-------- Texto de lectura

Una de las frías y desconsoladas noches que arropaban la llamada Calle del Cartucho, estaba Franklin sentado en un andén a la espera de que su expendedor de fentanilo le llevara las dosis de la noche. La ansiedad lo carcomía, llevaba más de 24 horas sin consumir. Durante varios meses trató de desintoxicarse sin éxito, incluso lo habían hospitalizado en clínicas de Bogotá.
Estaba tan sumergido en el consumo que su familia, aparentemente, le había dado la espalda. “Mi mamá después me confesó que le había pedido a Dios que me llevara, que yo ya estaba sufriendo mucho”, relata.
Vio a su mamá, su papá y hermano ahogados en llanto, “mi padre se preguntaba qué había hecho mal, y realmente él no hizo nada mal”, dice que ninguna reflexión que hiciera le daba las fuerzas para dejar de lado la droga zombi. Pero confiesa que él no era feliz con la vida que llevaba. No quería vivir en la calle, pero su deseo de consumir era más grande.
Esa noche dos hombres llegaron a sentarse cerca a él en el andén, ellos eran adictos al bazuco. Uno tenía en sus manos dos fósforos y un cigarrillo de la sustancia tóxica. El otro no tenía fósforos. El primero tuvo que retirarse y le pidió al segundo que se los cuidara. Franklin alcanzó a ver que este prendió los dos cerillos para encender su “bicha”.
Cuando llegó el otro y notó que los únicos fósforos que tenía ya no existían sacó un arma de fuego y descargó todos los cartuchos sobre el que le había quitado lo suyo. “Yo alcancé a correrme para que ninguna de esas balas impactara sobre mí”, confiesa Franklin que ver que la gente se mataba por unos fósforos lo aterró y caminó hacia al norte de la ciudad.
Sobre la avenida Caracas se tiró al piso de rodillas y mirando al cielo dijo: “Dios, si usted existe, sáqueme de acá”. Siguió caminando aparentemente sin rumbo fijo, era como si alguien lo guiara según recuerda. Pero aclara que no había nadie a su lado. Después de una larga caminata miró un letrero que decía “12 pasos” (un establecimiento de narcóticos anónimos). Entró y las personas que estaban en el lugar lo recibieron con afecto, como si lo estuvieran esperando.
“Llevaba tiempo sin sentirme así, me acogieron pese a que llevaba muchos meses sin ni siquiera bañarme. Me dieron comida”, asegura que ese fue el inicio de un proceso largo que aún alimenta.

----------------

● **Consigna 1**:
Según el relato sobre Franklin, ¿cuánto tiempo llevaba él sin consumir la noche en que estaba sentado en el andén?
● **Consigna 2**:
Enumera los familiares de Franklin que, según el relato, él vio ahogados en llanto.
● **Consigna 3**:
Traduce al inglés esta oración del relato sobre Franklin: "No quería vivir en la calle, pero su deseo de consumir era más grande."

-------- Información proporcionada

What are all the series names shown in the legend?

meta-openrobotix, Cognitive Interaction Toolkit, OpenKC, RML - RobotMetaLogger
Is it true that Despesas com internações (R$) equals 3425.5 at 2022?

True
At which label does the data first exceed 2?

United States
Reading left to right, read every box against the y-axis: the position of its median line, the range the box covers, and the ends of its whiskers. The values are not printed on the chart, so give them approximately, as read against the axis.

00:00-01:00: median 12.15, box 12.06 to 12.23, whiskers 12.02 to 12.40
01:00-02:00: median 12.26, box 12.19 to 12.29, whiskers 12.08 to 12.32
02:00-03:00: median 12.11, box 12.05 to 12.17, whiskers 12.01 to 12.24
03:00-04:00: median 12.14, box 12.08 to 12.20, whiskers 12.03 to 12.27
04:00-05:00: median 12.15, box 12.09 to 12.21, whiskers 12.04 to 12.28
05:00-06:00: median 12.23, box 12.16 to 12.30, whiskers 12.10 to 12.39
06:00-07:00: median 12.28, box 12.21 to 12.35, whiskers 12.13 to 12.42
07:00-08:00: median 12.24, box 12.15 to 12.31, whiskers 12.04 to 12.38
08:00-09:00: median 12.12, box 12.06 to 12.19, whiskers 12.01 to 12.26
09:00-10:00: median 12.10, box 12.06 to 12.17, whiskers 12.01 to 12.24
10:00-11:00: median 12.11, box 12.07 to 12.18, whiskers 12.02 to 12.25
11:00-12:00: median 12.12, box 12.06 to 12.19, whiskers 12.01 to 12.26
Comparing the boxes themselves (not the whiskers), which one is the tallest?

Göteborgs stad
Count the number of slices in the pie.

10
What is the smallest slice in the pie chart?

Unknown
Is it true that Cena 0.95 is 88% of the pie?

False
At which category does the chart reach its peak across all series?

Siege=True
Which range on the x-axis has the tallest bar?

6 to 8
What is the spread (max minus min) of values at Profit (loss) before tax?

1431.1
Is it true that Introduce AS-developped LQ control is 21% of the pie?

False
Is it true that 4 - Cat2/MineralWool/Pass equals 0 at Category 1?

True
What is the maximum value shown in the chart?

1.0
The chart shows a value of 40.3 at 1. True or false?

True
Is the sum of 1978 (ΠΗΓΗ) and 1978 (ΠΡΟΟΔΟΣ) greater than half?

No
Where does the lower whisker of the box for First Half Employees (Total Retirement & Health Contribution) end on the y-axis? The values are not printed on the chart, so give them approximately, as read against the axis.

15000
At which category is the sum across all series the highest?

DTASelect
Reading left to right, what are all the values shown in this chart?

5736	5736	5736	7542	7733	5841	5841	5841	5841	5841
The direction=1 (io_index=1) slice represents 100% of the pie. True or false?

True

----------------

● **Tu respuesta 1**:
Más de 24 horas.

● **Tu respuesta 2**:
Su mamá, su papá y su hermano.

● **Tu respuesta 3**:
He did not want to live on the street, but his desire to use was greater.